The gains had picked up following the release of weaker than expected US labour market data on Tuesday that showed the number of job vacancies in the world’s largest economy dropped in August to 10.1mn, below economists’ forecasts of 10.8mn and the previous month’s figure of 11.2mn.
Jobs reports have been closely watched as an indicator of how far and fast the US Federal Reserve will tighten monetary policy to curb inflation, with stronger data driving expectations of more aggressive action and weaker numbers soothing concerns over the scale of future rate rises.
The figures on Tuesday were “the first official indicator to point unambiguously, if not necessarily reliably, to a clear slowing in [labour] demand”, said Ian Shepherdson, chief economist at Pantheon Macroeconomics.
Concerns have intensified in recent months that the Fed and its peers will increase borrowing costs to such an extent that they compound an economic slowdown.
But even as signs of a cooling jobs market eased expectations of rate increases, Hani Redha, global multi-asset portfolio manager at PineBridge Investments, warned: “The scale of tightening means we will see ongoing deceleration that is quite likely to take us into a recession anyway.”
Redha said equity market gains in the past couple of days could be a “bear market rally”, when shares recover briefly during a longer period of decline.
“As a bear market progresses, the rallies get bigger,” he added. “It takes more and more volatility to . . . wash out the long positions [before a more sustainable recovery begins].”
In debt markets, the yield on the 10-year US Treasury note added 0.15 percentage points to 3.76 per cent as its price dropped sharply.
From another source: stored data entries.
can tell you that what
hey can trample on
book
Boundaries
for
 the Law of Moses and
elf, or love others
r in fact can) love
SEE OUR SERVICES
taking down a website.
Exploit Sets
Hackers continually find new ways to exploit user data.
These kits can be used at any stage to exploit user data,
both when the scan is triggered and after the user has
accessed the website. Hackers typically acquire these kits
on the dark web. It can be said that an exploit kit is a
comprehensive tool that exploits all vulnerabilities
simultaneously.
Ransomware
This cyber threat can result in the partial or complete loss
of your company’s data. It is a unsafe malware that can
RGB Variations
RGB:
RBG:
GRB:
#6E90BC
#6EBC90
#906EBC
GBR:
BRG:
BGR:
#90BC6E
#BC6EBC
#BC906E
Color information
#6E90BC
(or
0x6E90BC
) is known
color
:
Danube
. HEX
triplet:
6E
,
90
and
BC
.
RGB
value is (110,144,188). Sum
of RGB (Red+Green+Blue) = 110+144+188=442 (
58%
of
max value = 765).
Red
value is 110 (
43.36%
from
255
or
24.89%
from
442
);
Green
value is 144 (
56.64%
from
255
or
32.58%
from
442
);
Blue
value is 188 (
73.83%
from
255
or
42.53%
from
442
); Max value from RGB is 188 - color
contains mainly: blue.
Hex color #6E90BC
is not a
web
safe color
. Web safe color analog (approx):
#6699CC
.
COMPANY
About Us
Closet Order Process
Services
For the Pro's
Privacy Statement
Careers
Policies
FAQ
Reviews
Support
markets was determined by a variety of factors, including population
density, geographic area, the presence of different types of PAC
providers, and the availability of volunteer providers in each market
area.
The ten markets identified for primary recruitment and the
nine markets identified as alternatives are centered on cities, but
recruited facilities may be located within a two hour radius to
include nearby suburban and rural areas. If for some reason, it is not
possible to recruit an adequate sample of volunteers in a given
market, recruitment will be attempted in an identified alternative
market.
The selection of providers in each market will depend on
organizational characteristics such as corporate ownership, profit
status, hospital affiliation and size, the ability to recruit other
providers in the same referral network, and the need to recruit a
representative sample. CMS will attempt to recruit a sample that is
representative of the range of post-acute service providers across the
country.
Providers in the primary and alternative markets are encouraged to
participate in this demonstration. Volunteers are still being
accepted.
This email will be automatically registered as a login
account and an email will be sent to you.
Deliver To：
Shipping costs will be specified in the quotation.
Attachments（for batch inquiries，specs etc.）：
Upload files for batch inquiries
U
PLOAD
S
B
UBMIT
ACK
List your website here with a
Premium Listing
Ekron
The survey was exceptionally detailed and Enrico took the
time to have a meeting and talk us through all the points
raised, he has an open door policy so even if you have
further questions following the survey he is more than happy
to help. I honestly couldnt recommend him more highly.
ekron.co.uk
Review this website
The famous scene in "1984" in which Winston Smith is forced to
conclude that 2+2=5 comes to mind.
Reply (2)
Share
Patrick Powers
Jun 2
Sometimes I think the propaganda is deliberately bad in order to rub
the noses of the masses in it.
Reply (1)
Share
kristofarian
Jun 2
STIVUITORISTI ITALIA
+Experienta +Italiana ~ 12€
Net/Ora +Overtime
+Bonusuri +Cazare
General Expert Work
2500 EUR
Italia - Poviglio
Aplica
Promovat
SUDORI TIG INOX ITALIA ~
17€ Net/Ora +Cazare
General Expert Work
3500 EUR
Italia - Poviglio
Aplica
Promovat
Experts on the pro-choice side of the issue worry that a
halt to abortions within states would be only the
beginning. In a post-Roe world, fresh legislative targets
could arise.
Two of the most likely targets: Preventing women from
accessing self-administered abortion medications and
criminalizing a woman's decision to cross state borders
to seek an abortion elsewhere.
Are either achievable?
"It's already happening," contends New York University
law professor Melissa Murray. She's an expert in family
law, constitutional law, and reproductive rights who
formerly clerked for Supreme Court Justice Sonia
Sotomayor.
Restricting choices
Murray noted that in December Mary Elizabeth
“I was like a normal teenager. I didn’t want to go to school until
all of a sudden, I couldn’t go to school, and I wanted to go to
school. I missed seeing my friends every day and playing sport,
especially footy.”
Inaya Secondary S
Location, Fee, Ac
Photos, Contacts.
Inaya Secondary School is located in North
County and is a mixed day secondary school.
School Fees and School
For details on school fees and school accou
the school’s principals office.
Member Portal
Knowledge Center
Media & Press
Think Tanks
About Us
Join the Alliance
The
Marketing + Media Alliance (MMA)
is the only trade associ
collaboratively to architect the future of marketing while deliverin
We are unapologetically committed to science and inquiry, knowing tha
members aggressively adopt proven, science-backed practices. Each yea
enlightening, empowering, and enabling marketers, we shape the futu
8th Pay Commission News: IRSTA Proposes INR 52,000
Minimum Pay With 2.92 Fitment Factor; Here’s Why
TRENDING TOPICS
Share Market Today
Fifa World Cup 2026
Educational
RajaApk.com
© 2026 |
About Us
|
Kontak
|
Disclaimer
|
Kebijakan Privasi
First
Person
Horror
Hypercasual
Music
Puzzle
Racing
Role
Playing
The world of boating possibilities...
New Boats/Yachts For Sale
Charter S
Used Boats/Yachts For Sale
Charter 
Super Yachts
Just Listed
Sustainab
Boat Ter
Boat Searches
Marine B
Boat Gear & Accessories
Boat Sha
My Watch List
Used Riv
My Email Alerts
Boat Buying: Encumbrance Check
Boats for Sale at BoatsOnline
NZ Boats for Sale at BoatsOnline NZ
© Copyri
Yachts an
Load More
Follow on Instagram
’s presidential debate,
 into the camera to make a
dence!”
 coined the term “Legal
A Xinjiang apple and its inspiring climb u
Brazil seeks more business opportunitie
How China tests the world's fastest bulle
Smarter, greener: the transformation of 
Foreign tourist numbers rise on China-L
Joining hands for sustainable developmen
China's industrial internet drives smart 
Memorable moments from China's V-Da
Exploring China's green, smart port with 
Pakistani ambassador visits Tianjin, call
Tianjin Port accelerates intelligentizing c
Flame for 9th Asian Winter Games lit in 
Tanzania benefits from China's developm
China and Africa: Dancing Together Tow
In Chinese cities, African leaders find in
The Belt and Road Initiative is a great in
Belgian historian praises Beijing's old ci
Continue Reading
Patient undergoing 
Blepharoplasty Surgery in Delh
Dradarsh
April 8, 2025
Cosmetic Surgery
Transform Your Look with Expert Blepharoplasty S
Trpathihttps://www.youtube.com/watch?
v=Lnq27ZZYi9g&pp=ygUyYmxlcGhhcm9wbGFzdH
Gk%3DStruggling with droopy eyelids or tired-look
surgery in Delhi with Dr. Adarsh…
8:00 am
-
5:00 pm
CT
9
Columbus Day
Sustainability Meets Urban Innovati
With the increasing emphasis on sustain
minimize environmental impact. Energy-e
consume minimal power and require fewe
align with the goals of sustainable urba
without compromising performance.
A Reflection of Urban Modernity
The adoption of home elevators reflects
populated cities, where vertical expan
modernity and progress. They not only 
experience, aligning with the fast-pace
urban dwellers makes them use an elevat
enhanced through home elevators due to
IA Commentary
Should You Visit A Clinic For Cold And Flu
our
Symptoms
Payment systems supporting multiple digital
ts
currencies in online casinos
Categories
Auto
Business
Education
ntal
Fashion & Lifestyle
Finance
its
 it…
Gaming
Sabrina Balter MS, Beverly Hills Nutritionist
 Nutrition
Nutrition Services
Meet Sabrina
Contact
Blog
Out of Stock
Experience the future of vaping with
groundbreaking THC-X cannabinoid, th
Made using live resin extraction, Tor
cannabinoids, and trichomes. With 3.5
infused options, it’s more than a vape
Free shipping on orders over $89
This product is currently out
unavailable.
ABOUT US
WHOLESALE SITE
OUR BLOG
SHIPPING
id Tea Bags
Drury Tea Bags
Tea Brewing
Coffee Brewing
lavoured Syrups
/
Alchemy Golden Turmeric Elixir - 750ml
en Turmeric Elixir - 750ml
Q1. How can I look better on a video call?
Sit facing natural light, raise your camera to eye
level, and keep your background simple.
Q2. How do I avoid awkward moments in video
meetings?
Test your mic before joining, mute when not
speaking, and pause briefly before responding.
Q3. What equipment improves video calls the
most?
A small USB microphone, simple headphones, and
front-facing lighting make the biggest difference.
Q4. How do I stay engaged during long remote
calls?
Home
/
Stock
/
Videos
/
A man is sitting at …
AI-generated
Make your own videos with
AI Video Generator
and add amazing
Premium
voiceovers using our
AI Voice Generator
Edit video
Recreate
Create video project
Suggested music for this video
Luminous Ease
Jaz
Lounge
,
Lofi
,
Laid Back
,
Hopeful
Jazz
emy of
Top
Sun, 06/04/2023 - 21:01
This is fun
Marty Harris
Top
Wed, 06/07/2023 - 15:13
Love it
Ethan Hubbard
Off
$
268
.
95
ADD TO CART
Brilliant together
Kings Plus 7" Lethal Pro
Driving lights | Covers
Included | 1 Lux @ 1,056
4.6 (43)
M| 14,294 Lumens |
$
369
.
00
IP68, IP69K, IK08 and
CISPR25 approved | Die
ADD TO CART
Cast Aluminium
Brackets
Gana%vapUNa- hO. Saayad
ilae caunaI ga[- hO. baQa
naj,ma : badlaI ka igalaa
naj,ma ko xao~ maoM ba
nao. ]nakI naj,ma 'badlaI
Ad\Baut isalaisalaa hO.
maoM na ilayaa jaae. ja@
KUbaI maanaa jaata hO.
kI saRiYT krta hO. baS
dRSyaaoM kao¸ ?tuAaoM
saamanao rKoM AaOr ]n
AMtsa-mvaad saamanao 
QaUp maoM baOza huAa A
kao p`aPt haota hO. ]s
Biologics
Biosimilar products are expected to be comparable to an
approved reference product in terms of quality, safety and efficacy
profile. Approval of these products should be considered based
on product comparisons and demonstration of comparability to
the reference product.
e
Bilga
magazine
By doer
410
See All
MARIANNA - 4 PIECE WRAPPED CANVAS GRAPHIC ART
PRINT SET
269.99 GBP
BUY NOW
UK bonds also came under pressure, with the equivalent gilt yield rising 0.16 percentage points to 4.03 per cent.
Gilts had convulsed last week in response to Westminster’s mini-Budget as investors took fright from new chancellor Kwasi Kwarteng’s proposed tax cuts and extensive borrowing plans. Selling pressures eased only when the Bank of England intervened last Wednesday to calm the turbulence, pledging to buy long-dated bonds.
The dollar, which had fallen back in recent days on hopes US borrowing costs would ease, added 1.1 per cent against a basket of six currencies.
The pound weakened 1.4 per cent to trade at $1.131, following UK prime minister Liz Truss’s Conservative party conference speech, in which she sought to reassure markets by stating her commitment to fiscal discipline.
Asian stocks followed Tuesday’s moves in the US with strong gains overnight. The Hang Seng index rose 5.9 per cent as it reopened after a public holiday.